Et surtout, plus on est “religieux” plus ça devrait être le cas. Évidemment que “la religion” c’est aussi le sacrifice humain, mais ça n’a aucun rapport avec moi, et à ceux qui voudraient me faire avaler que ma religion existe sur le même spectre que ces religions, je leur répondrai que c’est ma religion qui a mis fin au sacrifice humain, en son nom propre, et qu’ils peuvent donc prendre leur calomnie, la rouler bien serrée, et la — bref… Si vous êtes croyant et qu’on commence à vous parler de “la religion”, ne vous sentez pas concerné, on ne parle pas de vous.

Ou plutôt si, parce qu’on essaye quand même de vous faire passer des vessies pour des lanternes. En effet, en plus de son caractère fondamentalement anti-démocratique, puisqu’elle nie les droits humains fondamentaux de libre expression et association, l’idéologie laïciste est surtout un piège à cons. Je vais enfoncer une porte ouverte : toute conviction politique, tout discours lié à des valeurs, c’est-à-dire tout discours public, est sous-tendu par des croyances métaphysiques, ce qui est tout aussi vrai pour Jean-Luc Mélenchon (dont la scénographie de ses meetings de campagne s’inspire des megachurch évangéliques américaines), Manuel Valls ou François Baroin que pour le pape François ou le chanoine Kir.

Personne n’a jamais pu mettre les droits de l’homme, les valeurs de la République, et autres concepts purement abstraits, sous un microscope, ce sont des convictions métaphysiques. Que ces concepts soient vrais ou non (et je suis persuadé qu’ils sont vrais), il n’y a aucune différence de catégorie a priori entre eux et un dogme catholique ou zoroastrien. Si on part de l’idée qu’on veut une sphère publique sans dogme, sans foi, sans métaphysique, l’humanisme progressiste laïc est tout autant une “religion” que le christianisme ou l’islam, dans le sens d’une vision englobante du Vrai et du Bien, avec sa métaphysique, sa doctrine et sa morale, (son catéchisme, son clergé, ses rites…) et à laquelle on adhère par la foi. C’est-à-dire qu’elle coche toutes les cases des raisons pour lesquelles les laïcistes nous expliquent qu’il faut effacer la religion de la sphère publique. “Tous les animaux sont égaux, mais certains sont plus égaux que d’autres”, écrit Orwell dans La Ferme aux animaux.
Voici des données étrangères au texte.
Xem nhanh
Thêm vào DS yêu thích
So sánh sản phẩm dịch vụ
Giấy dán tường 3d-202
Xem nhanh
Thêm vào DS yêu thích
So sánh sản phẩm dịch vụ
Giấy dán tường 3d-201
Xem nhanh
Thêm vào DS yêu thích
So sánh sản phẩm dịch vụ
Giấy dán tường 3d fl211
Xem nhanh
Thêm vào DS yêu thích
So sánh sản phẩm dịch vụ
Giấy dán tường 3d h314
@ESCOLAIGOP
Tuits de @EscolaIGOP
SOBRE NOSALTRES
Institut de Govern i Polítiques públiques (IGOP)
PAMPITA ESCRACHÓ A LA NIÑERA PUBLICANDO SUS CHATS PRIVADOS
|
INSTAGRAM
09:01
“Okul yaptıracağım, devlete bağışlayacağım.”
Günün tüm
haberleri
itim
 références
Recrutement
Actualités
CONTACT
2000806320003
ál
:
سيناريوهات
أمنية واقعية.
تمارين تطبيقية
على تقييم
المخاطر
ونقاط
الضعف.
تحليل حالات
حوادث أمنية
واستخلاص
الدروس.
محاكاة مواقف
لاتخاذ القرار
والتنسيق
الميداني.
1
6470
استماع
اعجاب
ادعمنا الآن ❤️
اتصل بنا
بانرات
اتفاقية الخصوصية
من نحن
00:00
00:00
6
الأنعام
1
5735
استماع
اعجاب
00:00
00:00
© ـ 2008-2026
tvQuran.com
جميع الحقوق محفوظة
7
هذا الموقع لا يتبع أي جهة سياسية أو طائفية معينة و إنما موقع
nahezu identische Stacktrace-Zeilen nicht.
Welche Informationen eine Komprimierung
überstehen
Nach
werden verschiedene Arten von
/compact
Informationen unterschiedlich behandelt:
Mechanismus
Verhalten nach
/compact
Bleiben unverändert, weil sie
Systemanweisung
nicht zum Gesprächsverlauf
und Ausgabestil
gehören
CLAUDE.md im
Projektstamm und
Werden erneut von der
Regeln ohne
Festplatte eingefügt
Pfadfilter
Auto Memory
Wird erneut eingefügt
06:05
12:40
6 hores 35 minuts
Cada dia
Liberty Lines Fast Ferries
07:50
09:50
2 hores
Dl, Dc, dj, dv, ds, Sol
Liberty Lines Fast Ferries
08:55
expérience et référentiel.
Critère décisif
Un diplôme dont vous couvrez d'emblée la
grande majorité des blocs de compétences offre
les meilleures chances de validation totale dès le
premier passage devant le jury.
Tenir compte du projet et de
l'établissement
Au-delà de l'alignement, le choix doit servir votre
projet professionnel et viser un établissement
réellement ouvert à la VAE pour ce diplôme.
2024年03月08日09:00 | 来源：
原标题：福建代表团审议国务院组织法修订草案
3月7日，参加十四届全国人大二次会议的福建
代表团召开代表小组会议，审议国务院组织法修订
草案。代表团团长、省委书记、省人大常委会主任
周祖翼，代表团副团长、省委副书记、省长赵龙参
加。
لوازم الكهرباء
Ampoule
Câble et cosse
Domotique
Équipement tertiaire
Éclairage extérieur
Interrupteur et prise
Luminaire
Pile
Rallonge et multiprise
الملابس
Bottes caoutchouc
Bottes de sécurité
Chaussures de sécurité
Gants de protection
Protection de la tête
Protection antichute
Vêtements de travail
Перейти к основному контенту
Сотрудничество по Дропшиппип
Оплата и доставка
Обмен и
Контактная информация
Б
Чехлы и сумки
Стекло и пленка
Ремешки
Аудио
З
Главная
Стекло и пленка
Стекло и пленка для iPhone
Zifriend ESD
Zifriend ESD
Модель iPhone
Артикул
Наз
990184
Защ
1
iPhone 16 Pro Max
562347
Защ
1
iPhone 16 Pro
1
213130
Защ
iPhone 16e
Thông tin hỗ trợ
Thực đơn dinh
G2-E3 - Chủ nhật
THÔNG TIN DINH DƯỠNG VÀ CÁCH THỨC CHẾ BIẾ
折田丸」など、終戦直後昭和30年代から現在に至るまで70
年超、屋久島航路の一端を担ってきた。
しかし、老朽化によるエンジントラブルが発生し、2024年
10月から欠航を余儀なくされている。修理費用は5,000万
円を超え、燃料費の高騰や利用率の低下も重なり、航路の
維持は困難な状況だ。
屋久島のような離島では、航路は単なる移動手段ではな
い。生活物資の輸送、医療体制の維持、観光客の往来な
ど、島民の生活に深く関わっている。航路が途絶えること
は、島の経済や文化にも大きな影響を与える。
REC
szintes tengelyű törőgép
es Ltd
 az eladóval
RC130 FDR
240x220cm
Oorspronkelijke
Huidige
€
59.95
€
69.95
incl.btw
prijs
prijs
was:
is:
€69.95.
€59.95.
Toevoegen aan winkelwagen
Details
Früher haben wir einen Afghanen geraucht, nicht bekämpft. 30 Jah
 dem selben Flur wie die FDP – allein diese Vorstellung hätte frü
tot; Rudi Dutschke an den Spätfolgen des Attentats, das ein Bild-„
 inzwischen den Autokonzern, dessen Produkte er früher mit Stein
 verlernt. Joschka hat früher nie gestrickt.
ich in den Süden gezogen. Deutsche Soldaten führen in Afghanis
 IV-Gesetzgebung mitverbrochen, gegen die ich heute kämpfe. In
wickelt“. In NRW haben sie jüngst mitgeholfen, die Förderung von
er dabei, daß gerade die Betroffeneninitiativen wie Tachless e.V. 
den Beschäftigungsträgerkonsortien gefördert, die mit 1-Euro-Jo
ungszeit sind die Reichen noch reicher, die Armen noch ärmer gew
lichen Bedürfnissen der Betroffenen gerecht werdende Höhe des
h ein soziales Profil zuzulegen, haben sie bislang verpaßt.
Le laïcisme n’est rien d’autre — rien d’autre — que la conviction très profonde que les gens d’une autre croyance que la sienne sont des citoyens de seconde zone qui ne doivent pas avoir les même droits que soi et doivent être ghettoïsés.

Et tant mieux pour eux ! Ils ont droit à leurs convictions, tout comme moi j’ai droit aux miennes, donc justement, parlons-en ! En plus, en tant que chrétien, je suis censé accueillir l’oppression avec joie, et l’histoire enseigne qu’elle ne fait que renforcer le christianisme.

Le dialogue peut-être apocryphe entre Napoléon et Pie VII qu’il avait fait emprisonner : “ — Vous rendez-vous compte que si je veux je peux détruire l’Église ? — Ca fait presque 20 siècles que nous les évêques essayons sans succès, alors bonne chance.” Donc marre des cathos qui jouent la carte de la victimisation en permanence.

Si vous avez vraiment envie de me calomnier avec vos thèses négationnistes et conspirationnistes, de me dicter quels sont mes droits, allez-y, essayez, moi et ma team on en a vu d’autres. Bonne chance.

Par contre, au moins, vraiment, évitez juste de me prendre pour un con au passage.